Yes, I've bastardized the word. I know it's supposed to be diabetes, but it's funny - for the longest time, whenever I'd type it I'd spell it wrong and diabeasties or some version thereof would spring to life on the screen.
Strangely apropo, I'd say. It is a filthy beast that is constantly on my back - hmmm, sounds remarkably like too many Saturday nights in my mid 20's - and today, the beast got both uglier and a smidge more attractive at the same time.
Sounds like I've completely lost it, doesn't I? Better and worse at the same time? How can that possibly be, you wonder? She's completely lost it, you mutter to yourself. And yet you can't turn away....right?
Right.
First, let's back up a bit. If you've been reading from the beginning, you likely know that I was recently diagnosed with Type 2 diabeasties, discovered as Hubs and I continue our 'let's get knocked up' journey. We've been trying for well over two years now and nothing...goodie. So we do the tests, go through the motions, and lo and behold, the sugar monsters rear their ugly heads.
So we go on medication. Not insulin, but a wonder pill called Metformin. Supposed to put everything into balance, etc, etc, etc. I test my blood four times a day and generally speaking things are working out pretty well - three out of four times each day.
My morning sugars just won't bow to my will, or that of the drugs. Bitches. Better step off or I'm gonna beat you down, sugars. Sigh. Yeah, this is what's become of me - I'm threatening glucose. What a fearsome foe.
But a foe indeed. Turns out I need a bigger, better weapon in my war on sugar. My own personal WMD, if you will. And this time, insulin is its name. Fanfreakintastic.
So now, every night before I go to bed, I have to pinch an inch in my belly (no lack of real estate there), stick myself with a 32 gauge needle, count to six, and let the insulin-y goodness seep into my bloodstream. And it's supposed to allll look better in the morning.
Can I just pause for a minute and say thank *insert preferred diety here* that I have a kick ass drug plan? Dag.
All in an effort to get healthier, feel better and, hopefully, get and stay pregnant. Not too much to ask for, dontcha think? I'm getting there - 28lbs lost and counting, which is good, but that's a drop in the proverbial fat bucket. At least it's a step in the right direction...yeah, let's go with that.
The really good news from the appointment this morning is that the one key level the doctor looks at - the one that says yay or nay to working on the whole preggo thing - is finally where it's supposed to be (lower, actually), so we're back on the baby making train. I was actually told in December that it would be dangerous to me and any potential piglet to be pregnant with my sugar at their current levels, but now we're good to go! We can once again take off the protective gear and get in the game. Put me in, coach! I'm ready!!
And now you can see how it can be both good and bad, and rest assured that I've not totally lost the plot. Not all of it anyway, but I'm working on getting those missing bits back, I swear.

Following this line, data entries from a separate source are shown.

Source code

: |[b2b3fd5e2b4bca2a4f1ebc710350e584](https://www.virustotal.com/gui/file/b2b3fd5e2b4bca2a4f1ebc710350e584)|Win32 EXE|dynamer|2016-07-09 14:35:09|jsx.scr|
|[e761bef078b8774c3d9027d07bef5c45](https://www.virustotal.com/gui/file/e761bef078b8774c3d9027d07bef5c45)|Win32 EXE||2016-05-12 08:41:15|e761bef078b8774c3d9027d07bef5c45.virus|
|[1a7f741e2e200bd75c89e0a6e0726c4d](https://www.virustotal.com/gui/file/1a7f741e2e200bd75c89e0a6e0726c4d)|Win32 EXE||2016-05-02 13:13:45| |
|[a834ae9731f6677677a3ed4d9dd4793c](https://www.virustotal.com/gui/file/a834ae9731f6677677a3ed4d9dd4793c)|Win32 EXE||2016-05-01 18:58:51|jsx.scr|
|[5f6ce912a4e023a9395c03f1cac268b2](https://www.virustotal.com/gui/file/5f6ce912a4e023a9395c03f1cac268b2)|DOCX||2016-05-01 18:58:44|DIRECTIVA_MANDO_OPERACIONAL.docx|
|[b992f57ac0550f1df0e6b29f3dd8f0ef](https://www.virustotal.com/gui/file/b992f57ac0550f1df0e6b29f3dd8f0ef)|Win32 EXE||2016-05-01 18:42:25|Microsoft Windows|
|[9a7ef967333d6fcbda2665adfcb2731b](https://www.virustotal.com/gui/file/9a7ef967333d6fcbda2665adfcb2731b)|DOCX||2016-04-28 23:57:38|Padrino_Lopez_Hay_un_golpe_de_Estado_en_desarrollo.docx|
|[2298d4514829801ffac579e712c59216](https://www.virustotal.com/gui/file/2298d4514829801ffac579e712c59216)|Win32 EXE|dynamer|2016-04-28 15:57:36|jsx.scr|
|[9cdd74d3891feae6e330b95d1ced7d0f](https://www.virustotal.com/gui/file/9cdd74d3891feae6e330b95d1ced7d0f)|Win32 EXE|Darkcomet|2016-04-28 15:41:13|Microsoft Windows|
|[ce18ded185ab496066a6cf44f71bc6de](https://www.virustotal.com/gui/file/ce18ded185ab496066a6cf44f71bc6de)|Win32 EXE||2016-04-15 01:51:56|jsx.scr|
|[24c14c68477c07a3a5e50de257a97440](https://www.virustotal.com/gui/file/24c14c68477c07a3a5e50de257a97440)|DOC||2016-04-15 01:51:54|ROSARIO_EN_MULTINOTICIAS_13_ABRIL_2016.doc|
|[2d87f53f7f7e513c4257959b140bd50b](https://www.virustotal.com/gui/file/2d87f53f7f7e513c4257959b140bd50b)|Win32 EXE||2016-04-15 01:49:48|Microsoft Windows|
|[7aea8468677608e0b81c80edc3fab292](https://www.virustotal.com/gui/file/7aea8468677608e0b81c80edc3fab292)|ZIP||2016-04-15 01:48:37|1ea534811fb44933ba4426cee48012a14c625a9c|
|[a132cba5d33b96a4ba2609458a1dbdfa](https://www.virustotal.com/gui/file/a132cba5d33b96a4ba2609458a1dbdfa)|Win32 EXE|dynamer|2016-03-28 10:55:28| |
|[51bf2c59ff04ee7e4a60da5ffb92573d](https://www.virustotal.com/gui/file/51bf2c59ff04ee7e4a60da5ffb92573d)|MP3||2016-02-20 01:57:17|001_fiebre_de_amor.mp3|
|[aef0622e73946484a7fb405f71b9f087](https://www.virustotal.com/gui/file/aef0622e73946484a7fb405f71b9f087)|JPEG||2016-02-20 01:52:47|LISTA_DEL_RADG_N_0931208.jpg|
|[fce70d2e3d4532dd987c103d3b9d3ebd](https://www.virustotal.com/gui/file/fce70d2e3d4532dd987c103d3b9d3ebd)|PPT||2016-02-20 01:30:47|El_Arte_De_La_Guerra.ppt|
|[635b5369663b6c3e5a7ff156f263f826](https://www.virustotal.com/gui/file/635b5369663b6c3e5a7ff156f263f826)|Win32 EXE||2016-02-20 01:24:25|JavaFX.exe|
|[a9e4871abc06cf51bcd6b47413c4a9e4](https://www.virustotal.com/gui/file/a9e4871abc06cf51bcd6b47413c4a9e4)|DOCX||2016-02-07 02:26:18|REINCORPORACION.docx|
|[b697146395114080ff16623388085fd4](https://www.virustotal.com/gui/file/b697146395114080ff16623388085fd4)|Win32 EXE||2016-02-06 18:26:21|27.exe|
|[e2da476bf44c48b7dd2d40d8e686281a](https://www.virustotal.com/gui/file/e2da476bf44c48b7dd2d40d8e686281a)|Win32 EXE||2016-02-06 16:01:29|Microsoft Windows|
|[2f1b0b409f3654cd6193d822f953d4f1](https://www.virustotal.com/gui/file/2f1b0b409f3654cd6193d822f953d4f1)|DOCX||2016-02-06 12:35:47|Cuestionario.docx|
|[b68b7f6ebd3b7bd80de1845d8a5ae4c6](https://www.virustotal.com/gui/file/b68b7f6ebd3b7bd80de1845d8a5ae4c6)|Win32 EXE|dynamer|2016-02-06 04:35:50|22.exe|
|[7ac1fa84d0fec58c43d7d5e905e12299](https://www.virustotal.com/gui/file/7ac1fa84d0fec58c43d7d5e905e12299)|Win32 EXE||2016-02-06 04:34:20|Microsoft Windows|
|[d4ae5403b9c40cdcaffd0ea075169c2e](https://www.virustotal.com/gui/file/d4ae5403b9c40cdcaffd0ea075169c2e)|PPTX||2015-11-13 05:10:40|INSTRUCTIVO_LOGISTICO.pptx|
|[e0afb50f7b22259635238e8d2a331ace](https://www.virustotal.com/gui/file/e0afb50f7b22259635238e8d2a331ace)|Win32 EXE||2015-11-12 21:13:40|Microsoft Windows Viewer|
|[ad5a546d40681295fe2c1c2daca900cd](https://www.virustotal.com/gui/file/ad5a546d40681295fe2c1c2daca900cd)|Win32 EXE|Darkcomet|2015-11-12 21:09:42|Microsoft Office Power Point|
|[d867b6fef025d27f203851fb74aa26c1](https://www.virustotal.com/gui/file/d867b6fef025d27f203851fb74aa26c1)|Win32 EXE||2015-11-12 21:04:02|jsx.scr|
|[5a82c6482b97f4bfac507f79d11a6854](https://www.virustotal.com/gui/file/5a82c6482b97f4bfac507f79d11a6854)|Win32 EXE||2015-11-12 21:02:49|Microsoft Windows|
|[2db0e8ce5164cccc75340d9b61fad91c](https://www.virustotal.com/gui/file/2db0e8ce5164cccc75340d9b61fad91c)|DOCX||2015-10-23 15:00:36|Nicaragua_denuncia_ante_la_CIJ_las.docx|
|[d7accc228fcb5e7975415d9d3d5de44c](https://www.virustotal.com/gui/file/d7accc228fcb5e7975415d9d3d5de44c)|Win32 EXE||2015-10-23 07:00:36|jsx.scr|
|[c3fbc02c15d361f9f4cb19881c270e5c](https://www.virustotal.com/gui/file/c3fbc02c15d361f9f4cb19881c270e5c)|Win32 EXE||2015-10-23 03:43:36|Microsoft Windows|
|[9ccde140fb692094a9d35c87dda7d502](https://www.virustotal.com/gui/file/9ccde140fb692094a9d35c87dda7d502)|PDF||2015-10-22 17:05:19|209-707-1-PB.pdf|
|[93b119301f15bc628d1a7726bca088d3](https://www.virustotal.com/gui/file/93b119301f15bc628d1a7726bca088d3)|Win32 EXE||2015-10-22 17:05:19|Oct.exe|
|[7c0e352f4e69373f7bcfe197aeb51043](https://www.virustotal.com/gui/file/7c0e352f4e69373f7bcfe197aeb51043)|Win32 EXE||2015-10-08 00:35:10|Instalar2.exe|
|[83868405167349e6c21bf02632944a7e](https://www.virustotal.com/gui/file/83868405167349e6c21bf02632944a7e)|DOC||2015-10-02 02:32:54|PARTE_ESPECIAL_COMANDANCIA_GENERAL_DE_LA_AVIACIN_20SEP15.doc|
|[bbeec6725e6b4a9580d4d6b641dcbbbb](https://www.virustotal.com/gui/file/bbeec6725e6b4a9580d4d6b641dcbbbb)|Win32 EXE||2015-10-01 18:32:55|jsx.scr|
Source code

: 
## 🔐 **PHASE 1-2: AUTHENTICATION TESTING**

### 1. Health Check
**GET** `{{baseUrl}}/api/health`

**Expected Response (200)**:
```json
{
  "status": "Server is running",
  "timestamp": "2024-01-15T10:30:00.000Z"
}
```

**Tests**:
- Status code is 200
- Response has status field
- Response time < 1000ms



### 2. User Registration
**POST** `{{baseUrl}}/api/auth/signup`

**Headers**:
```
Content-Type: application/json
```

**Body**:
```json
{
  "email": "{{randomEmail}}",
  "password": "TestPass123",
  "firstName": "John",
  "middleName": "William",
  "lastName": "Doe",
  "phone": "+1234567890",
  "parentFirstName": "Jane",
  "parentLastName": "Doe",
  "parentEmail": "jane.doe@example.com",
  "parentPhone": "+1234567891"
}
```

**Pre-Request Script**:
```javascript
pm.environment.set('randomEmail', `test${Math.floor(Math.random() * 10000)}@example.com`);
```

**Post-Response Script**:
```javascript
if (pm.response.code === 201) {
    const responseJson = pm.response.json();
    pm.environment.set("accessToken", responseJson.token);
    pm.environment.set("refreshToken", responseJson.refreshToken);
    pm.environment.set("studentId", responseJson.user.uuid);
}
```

So tomorrow morning Hubs and I will smilingly show up for our follow up appointment at the fertility clinic to get all of our test results back (see if his swimmers are up to the race, if my tubes are free of debris and other generally non egg friendly stuff, etc) and see where we go from here. And despite the fact that I have to poke my own belly nightly before I shuffle off this mortal coil, I'm grinning from ear to ear that we at least can get back on track and try to make some headway in this baby making business.
'Cause we all know this world is in desperate need of a little Divalet running around playing princess. Hubs is getting tired of being the only guest at all my tiara parties...
And that's your daily dash. How's your diva doin'?